"Nie możemy przejść nad wojną do porządku dziennego". Politycy wskazali na elementy najbardziej potrzebne Ukrainie

  • Facebook
  • Twitter
  • Wykop
  • Mail

Gośćmi "Śniadania w Trójce" byli Bartosz Cichocki (ambasador RP na Ukrainie), Maciej Gdula (Nowa Lewica), Radosław Fogiel (przewodniczący sejmowej Komisji Spraw Zagranicznych), Paweł Kowal (Koalicja Obywatelska), Paweł Kukiz (Kukiz’15), Andrij Sadowy (mer Lwowa).
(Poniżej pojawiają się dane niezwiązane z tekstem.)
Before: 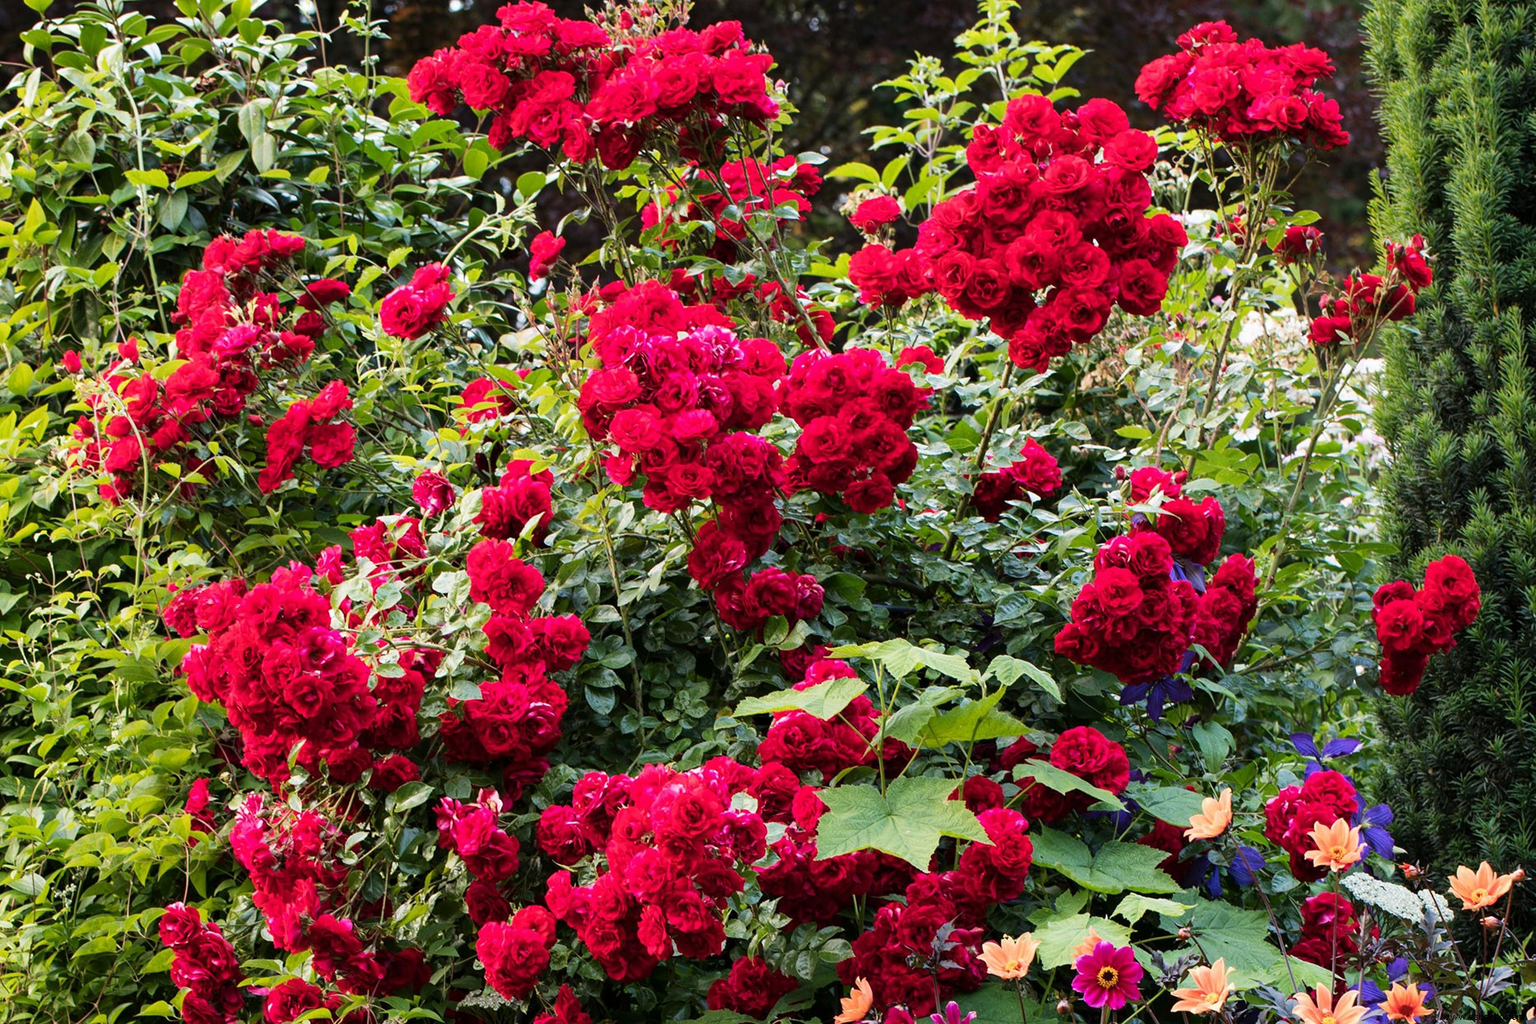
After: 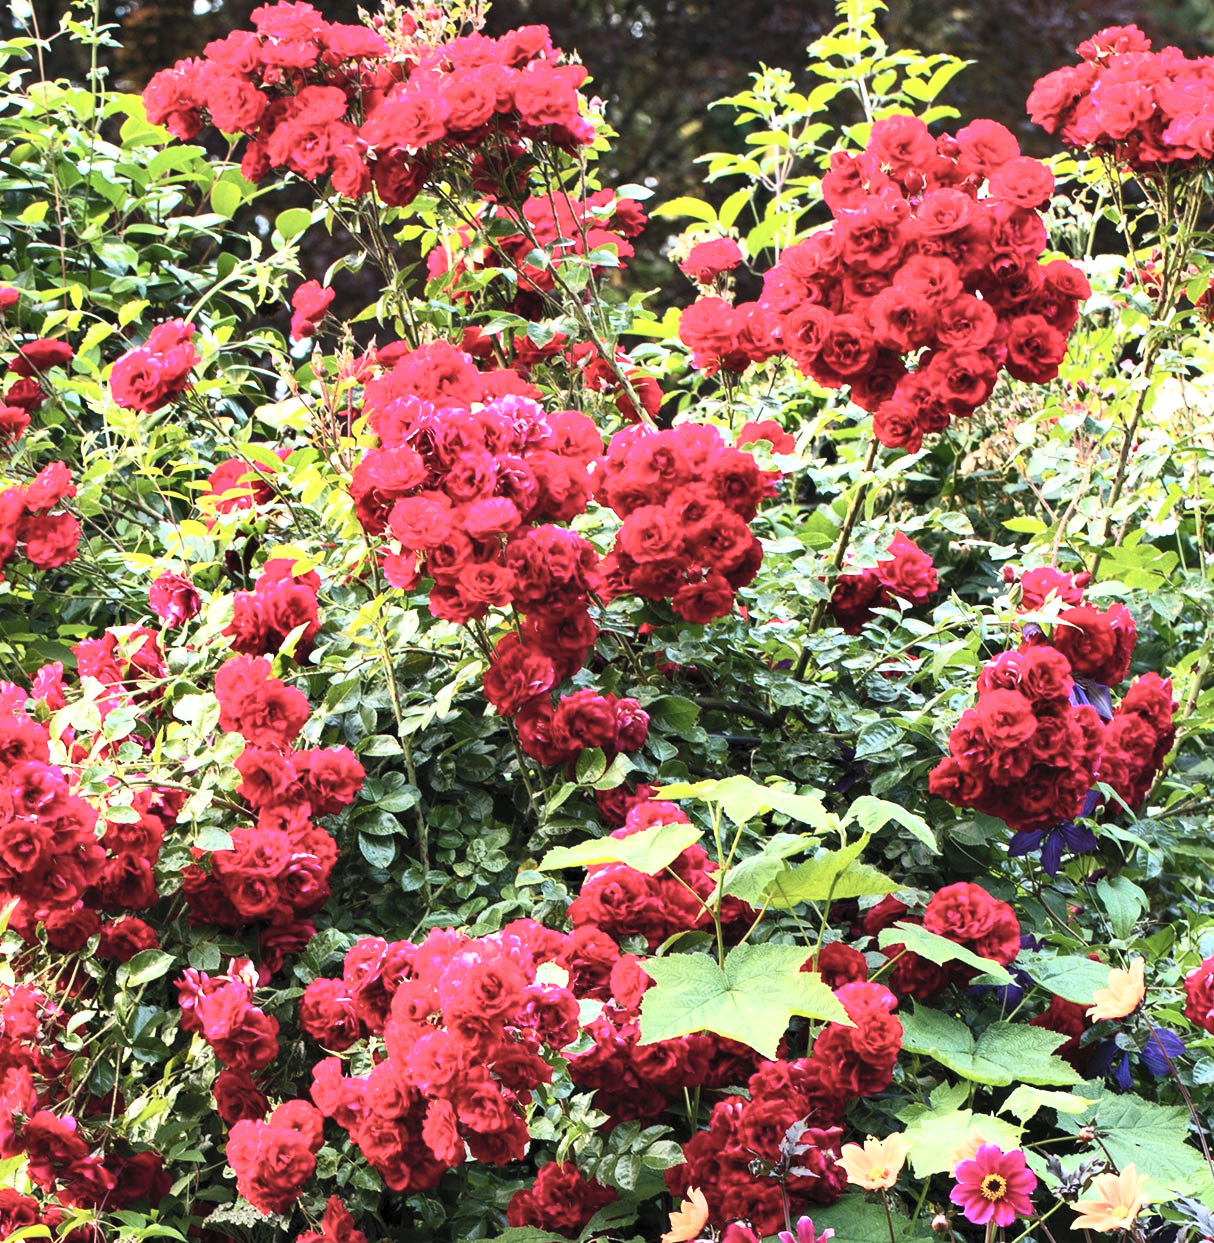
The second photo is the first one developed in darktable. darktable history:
shadows and highlights: low approximation 0.01, soften with gaussian
contrast brightness saturation: contrast 0.389, brightness 0.541
crop and rotate: left 18.897%, right 16.039%
levels: levels [0.016, 0.492, 0.969]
Politycy poruszyli m.in. temat pomocy dla Ukrainy.

Ukraińskie dowództwo opublikowało raport o sytuacji na froncie w 303. dniu rosyjskiej inwazji. Czytamy w nim, że wczoraj Rosja przeprowadziła ponad 70 ataków z systemów wyrzutni rakietowych. Wojska rosyjskie bombardowały głównie obiekty cywilne w obwodzie charkowskim i dniepropietrowskim. Kluczowym elementem dla Ukrainy jest teraz obrona przeciwlotnicza. Dzięki temu Kijów będzie mógł skutecznie bronić się przed kolejnymi atakami Rosjan.

Pomoc dla Ukrainy

Paweł Kukiz zauważył, że wojna na Ukrainie przestaje być dla wielu osób realnym problemem. Jego zdaniem, oprócz pomocy rzeczowej, ważne jest przypominanie o tym konflikcie. – Na Ukrainie potrzebne jest wszystko, ale przede wszystkich generatory prądotwórcze, ciepła odzież i te wszystkie rzeczy, które pozwalają przetrwać zimę. Największym problemem jest dobre zorganizowanie tej pomocy – powiedział.

– Najbardziej potrzebne jest jednak to, żebyśmy nie przeszli nad tą wojną do porządku dziennego. Zauważam już spadek aktywności Polaków i to, że powoli podchodzi się do tego konfliktu jako czegoś wirtualnego – ocenił.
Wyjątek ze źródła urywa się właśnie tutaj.